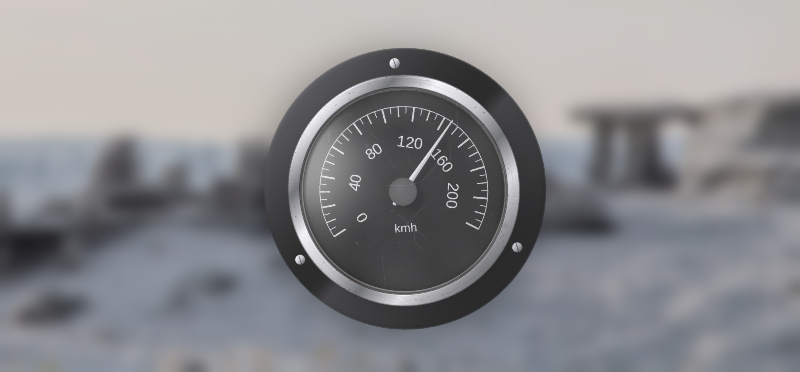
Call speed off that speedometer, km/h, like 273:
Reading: 145
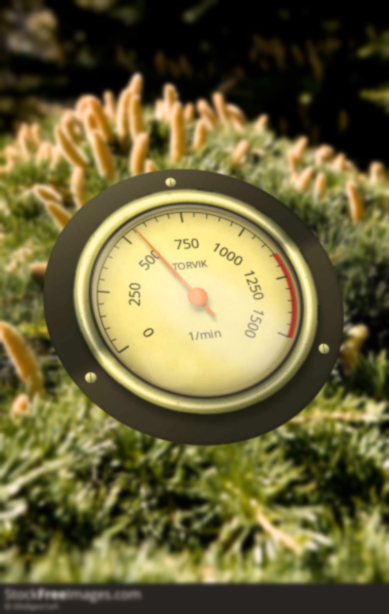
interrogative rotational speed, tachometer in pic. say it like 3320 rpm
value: 550 rpm
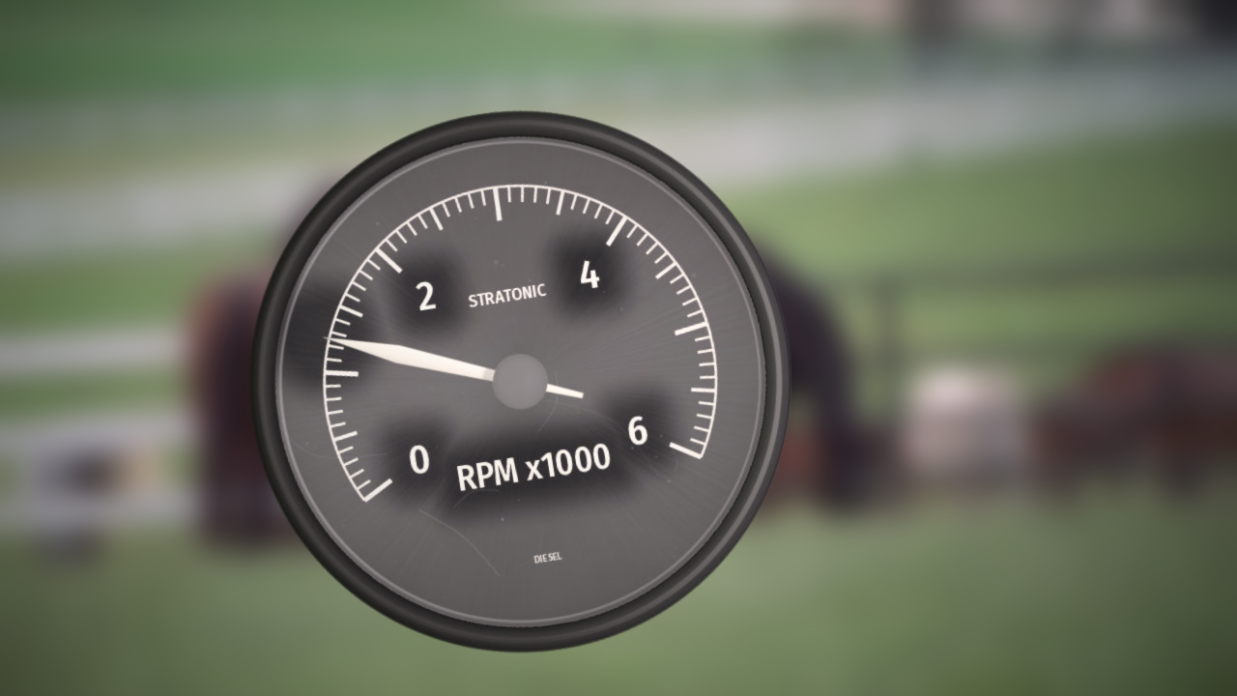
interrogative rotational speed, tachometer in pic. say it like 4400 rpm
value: 1250 rpm
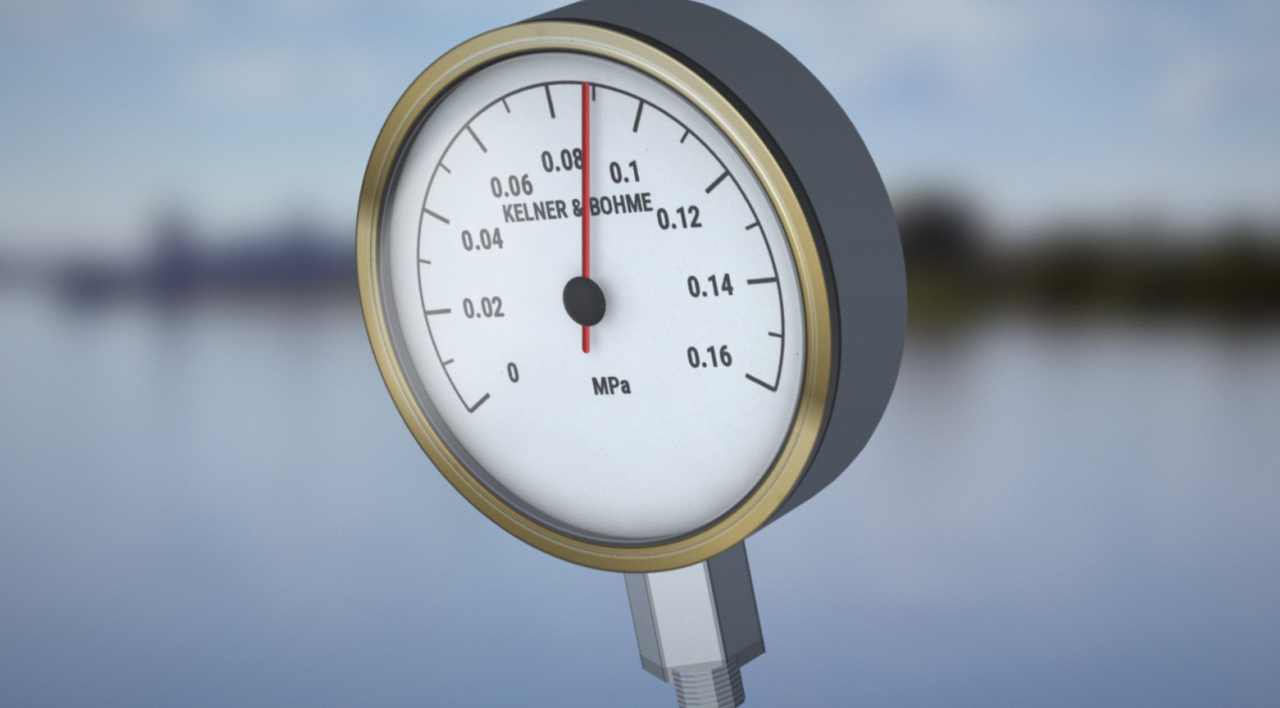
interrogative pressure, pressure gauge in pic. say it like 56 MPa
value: 0.09 MPa
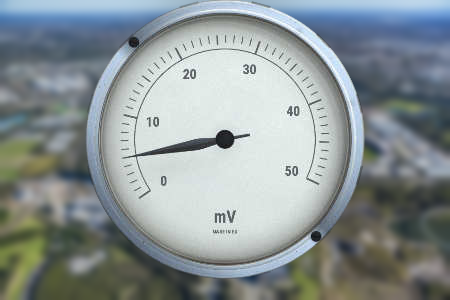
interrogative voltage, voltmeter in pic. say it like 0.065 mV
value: 5 mV
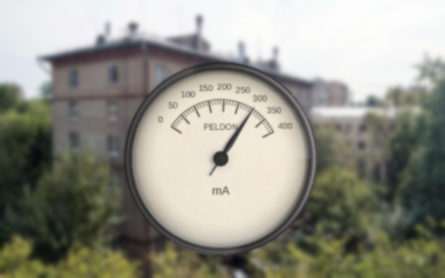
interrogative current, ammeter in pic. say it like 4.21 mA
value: 300 mA
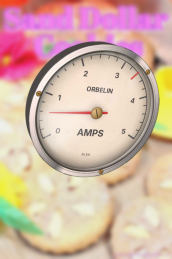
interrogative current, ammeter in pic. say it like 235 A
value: 0.6 A
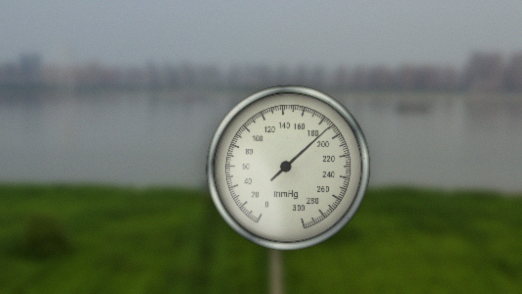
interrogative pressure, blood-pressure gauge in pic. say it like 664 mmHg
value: 190 mmHg
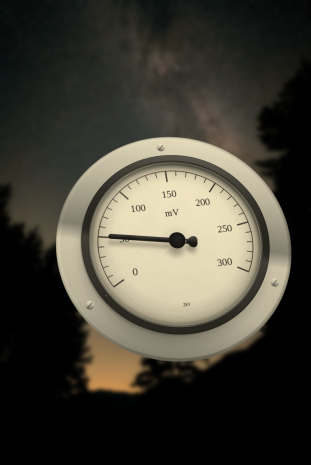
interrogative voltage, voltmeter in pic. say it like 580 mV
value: 50 mV
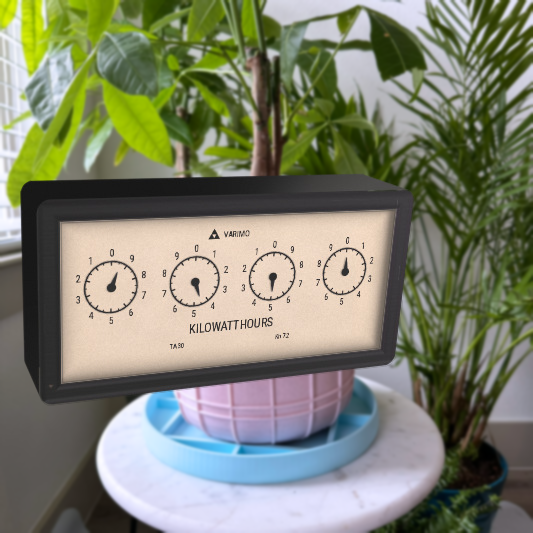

# # # # # # #

Exercise ->
Put the material above into a numbered list with one line per item. Leave out the blank lines and the pictures.

Output ->
1. Call speed off that speedometer, km/h, like 273:
2. Reading: 145
3. interrogative rotational speed, tachometer in pic. say it like 3320 rpm
4. value: 550 rpm
5. interrogative rotational speed, tachometer in pic. say it like 4400 rpm
6. value: 1250 rpm
7. interrogative pressure, pressure gauge in pic. say it like 56 MPa
8. value: 0.09 MPa
9. interrogative voltage, voltmeter in pic. say it like 0.065 mV
10. value: 5 mV
11. interrogative current, ammeter in pic. say it like 4.21 mA
12. value: 300 mA
13. interrogative current, ammeter in pic. say it like 235 A
14. value: 0.6 A
15. interrogative pressure, blood-pressure gauge in pic. say it like 664 mmHg
16. value: 190 mmHg
17. interrogative voltage, voltmeter in pic. say it like 580 mV
18. value: 50 mV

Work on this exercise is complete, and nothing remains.